A scrap of hornets’ gray paper by my chair. Sunlight catches a dead dame’s-rocket below the porch, seed pods reduced to pure gesture.
High, hazy clouds dilute the sunlight. A chipping sparrow lands sideways on a tall dame’s-rocket stalk, singing as it bows under his weight.
Sun through thin clouds. Dame’s-rocket in the meadow keeps growing to extend the bloom: a slowly rising, purple mist.
The dame’s-rocket is at its height; my overgrown front yard is the equal of any garden. The catbird seems to concur.
Silver-spotted skippers chase over dame’s-rocket. A catbird balancing on a dead weed stalk plucks a green bug from a blade of grass.
The first dame’s-rocket are coming out: dabs of purple among the banks of winter cress and garlic mustard. Basically, it’s rocket season.
The rising sun illuminates old spiderwebs in the eaves, littered with insect body parts.

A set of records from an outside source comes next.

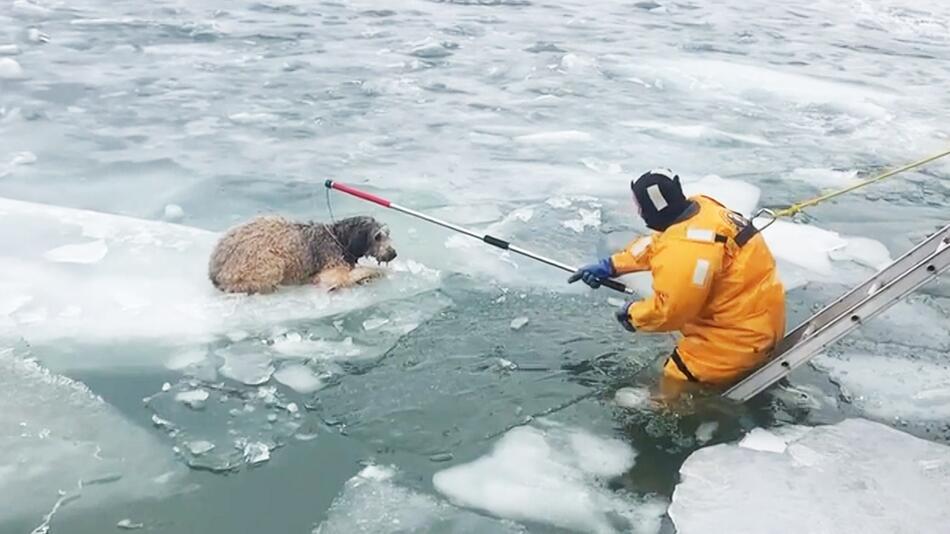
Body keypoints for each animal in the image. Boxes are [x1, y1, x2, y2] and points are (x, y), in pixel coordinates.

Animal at [209, 216, 398, 296]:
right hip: (268, 264)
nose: (393, 253)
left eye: (387, 234)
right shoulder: (330, 272)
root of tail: (214, 271)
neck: (339, 238)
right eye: (378, 236)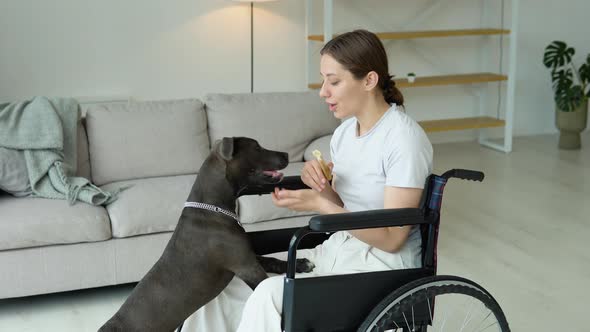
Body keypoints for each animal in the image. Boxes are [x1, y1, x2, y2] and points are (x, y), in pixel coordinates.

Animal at [99, 137, 316, 332]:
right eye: (256, 147)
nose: (286, 154)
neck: (213, 208)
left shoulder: (247, 256)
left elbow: (274, 260)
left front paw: (301, 264)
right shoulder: (246, 266)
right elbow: (267, 282)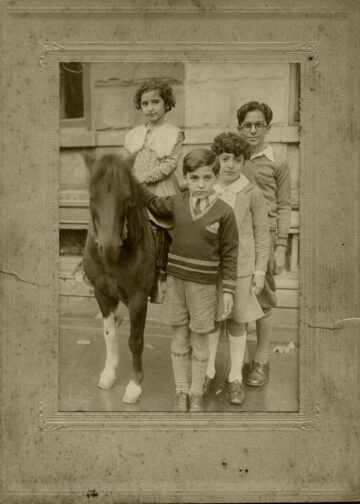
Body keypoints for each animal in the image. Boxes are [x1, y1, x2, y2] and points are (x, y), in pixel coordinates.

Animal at [84, 152, 158, 404]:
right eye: (92, 197)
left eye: (127, 199)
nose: (109, 247)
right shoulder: (103, 294)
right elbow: (110, 334)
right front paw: (109, 373)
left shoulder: (138, 299)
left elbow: (135, 341)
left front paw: (135, 385)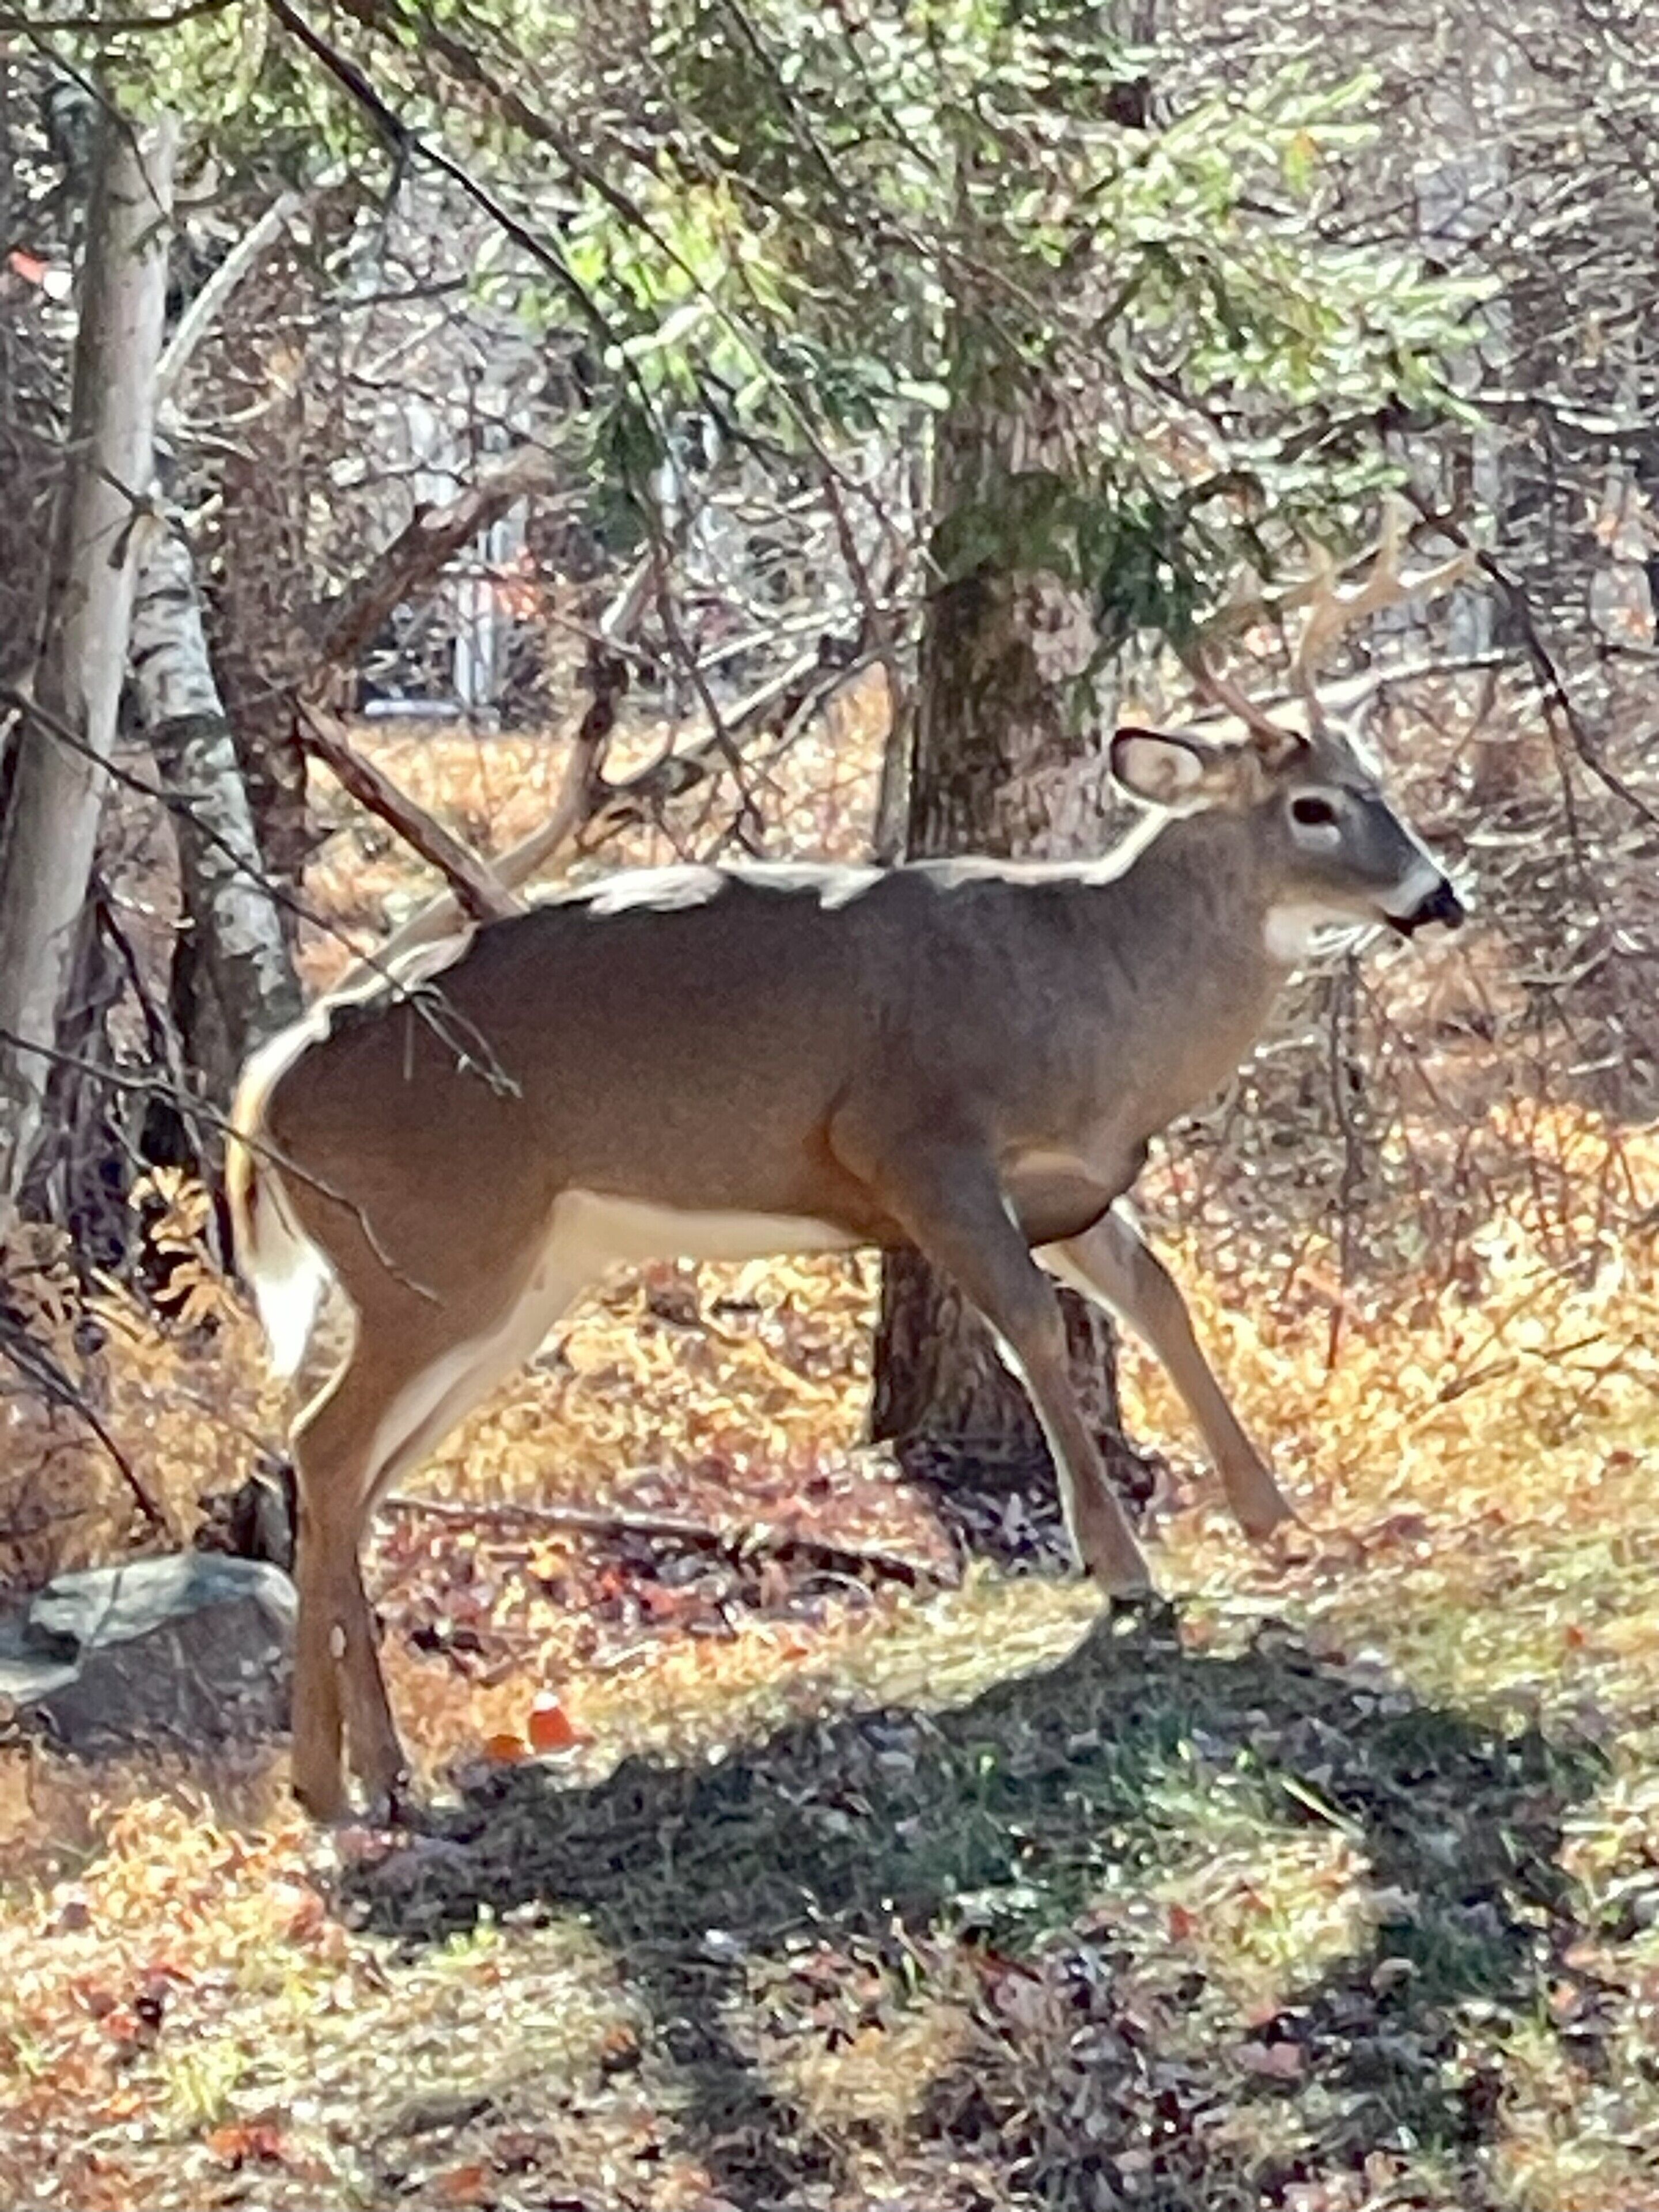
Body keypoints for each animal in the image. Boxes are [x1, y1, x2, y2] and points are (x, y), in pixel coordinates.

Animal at [228, 514, 1472, 1818]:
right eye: (1314, 808)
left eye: (1381, 785)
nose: (1439, 897)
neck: (1094, 993)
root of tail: (275, 1079)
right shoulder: (914, 1140)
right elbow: (1034, 1326)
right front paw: (1122, 1568)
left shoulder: (1074, 1182)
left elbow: (1159, 1299)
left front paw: (1272, 1515)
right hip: (428, 1246)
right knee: (323, 1443)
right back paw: (337, 1785)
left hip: (520, 1275)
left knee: (358, 1471)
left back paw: (369, 1772)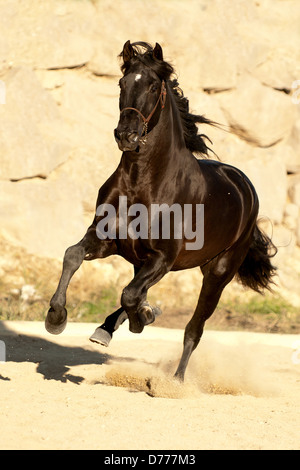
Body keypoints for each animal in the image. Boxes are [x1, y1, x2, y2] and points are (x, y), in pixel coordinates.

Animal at [46, 41, 276, 382]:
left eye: (154, 86)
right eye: (122, 83)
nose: (126, 135)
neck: (143, 184)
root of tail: (244, 186)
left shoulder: (163, 258)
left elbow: (130, 296)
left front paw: (142, 318)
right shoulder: (108, 241)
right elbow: (73, 255)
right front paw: (56, 317)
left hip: (218, 273)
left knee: (193, 327)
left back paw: (175, 380)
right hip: (143, 261)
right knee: (135, 290)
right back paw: (112, 327)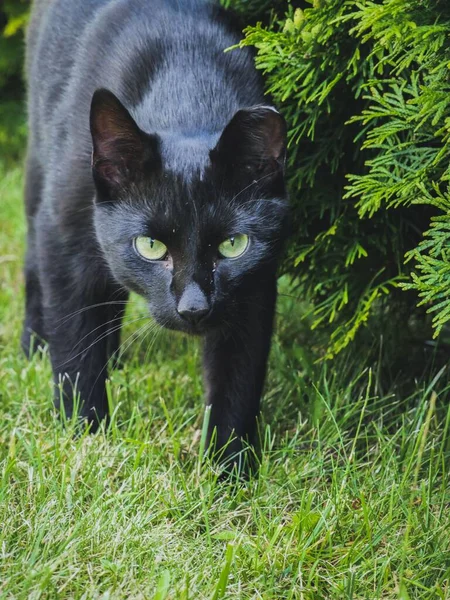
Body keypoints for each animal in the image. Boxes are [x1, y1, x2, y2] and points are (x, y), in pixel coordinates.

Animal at [23, 0, 288, 468]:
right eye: (150, 247)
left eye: (232, 245)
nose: (194, 308)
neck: (186, 85)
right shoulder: (64, 239)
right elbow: (76, 350)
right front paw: (84, 438)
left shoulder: (255, 281)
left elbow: (238, 377)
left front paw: (228, 468)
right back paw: (35, 345)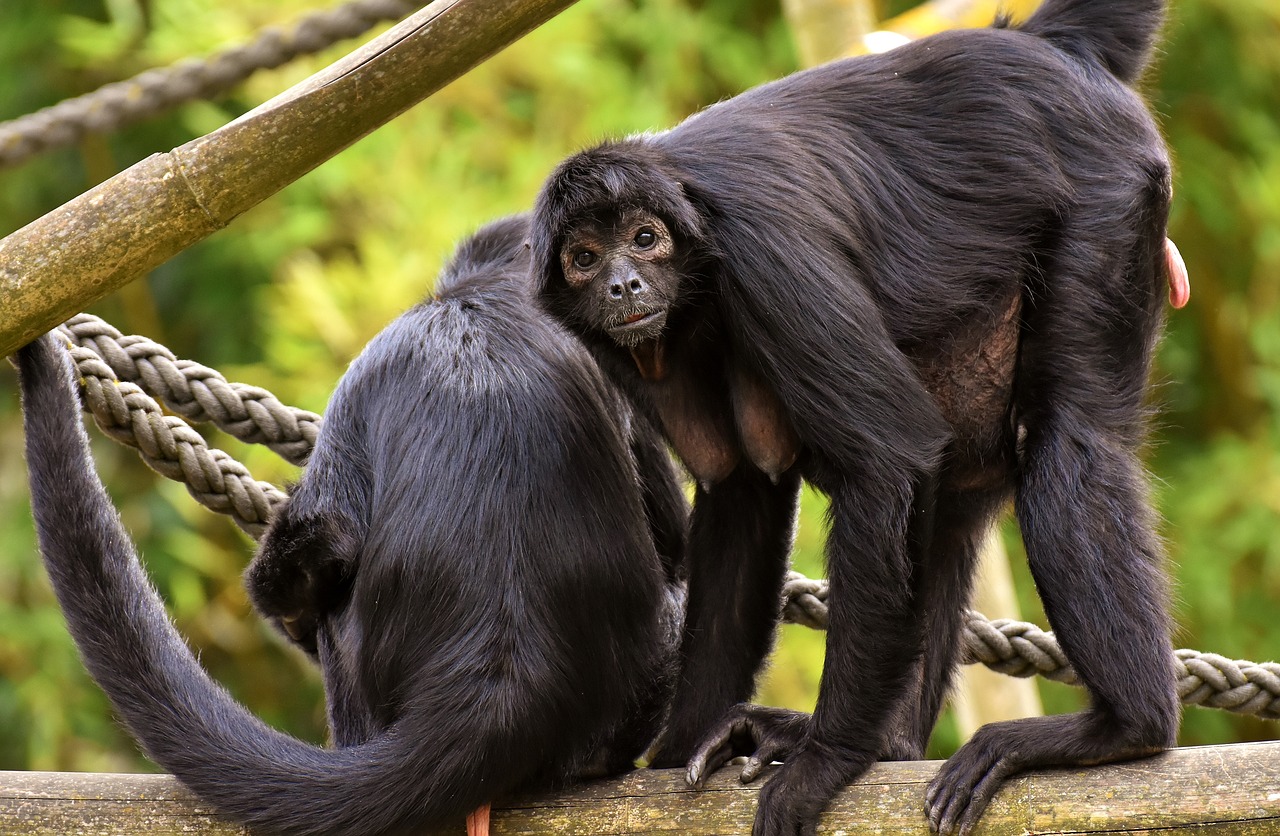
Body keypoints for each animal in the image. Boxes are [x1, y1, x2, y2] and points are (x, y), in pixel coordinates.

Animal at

Below, the flamboyant bones of dame’s-rocket.
Autumn has come to the dame’s-rocket in the yard, leaves turning orange and burgundy as the seedpods yellow like needle-thin fingernails.
Silver-spotted skippers work the last dame’s-rocket, and a day-time cricket begins to chirp. I slap myself in the chest to kill a mosquito.
The dame’s-rocket in my yard has reached the late baroque stage of flowering, clumps as chubby as cherubs flying out from the main stalks.
It’s wild mustard season, the yard dotted with purple dame’s-rocket, white garlic mustard, and among the cattails a riot of yellow rocket.
Dimples stipple the snow below the porch where icicles dripped. Sparrow tracks circle a dame’s-rocket seed-head bent down by the last storm.
The chickadee flies in with food and flies out with a fecal sac. In the meadow, yellow iris like a tour group in a crowd of dame’s-rocket.
Next to the old dog statue, the sun catches one of the last dame’s-rocket blossoms—a faded purple footnote to a once extensive text.